In fact, mobile is now the second-largest online advertising format in the US, having overtaken desktop banner ads (17% share) during H1 en route to roughly $3 billion in revenues. Search remains the top format, but its influence appears to be waning: its 39% share of revenues in H1 is down from 43% last year and 48% the year before. However, those figures only represent desktop search. Indeed, search accounts for 51% share of mobile ad revenues. In other words, combining desktop and mobile search means that, overall, search comprised roughly 51% of online ad revenues.

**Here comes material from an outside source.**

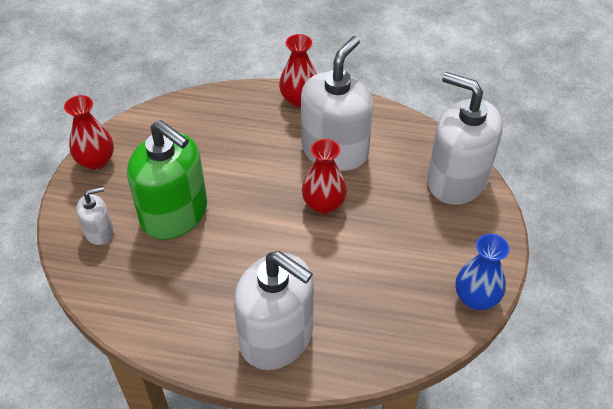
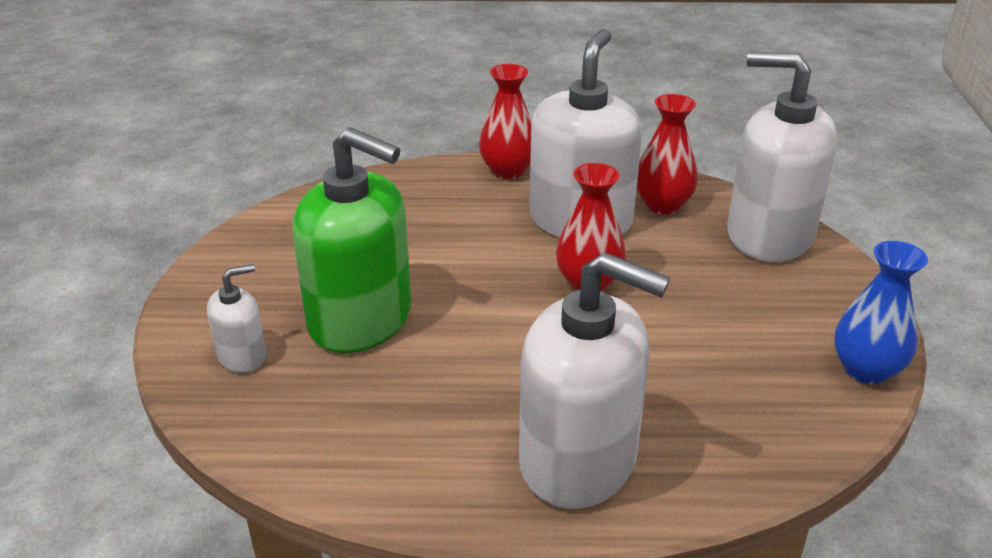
camera: 10 degrees left, 15 degrees down
red vase [64,95,114,170] -> red vase moved to [637,94,698,214]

Meanwhile, social ads emerge as another area of rapidly-growing spend, with revenues having increased by 53% year-over-year to $2.9 billion in H1 2014.


In other results from the report:

  • Online ad revenues grew by 15.1% year-over-year to $23.1 billion in H1, setting yet another new peak;
  • Online ad revenues remain highly concentrated: the top 10 ad-selling companies accounted for 71% of total revenues in Q2 2014, while those ranked 11-25 comprised another 11% of revenues;
  • Retail (21% share), financial services (13%) and auto (12%) continued to be the three largest online advertising verticals by share of revenues, with each unchanged in share from H1 2013;
  • Almost two-thirds (65%) of H1 revenues were priced on a performance basis, compared to 34% on a CPM basis and 1% on a hybrid basis.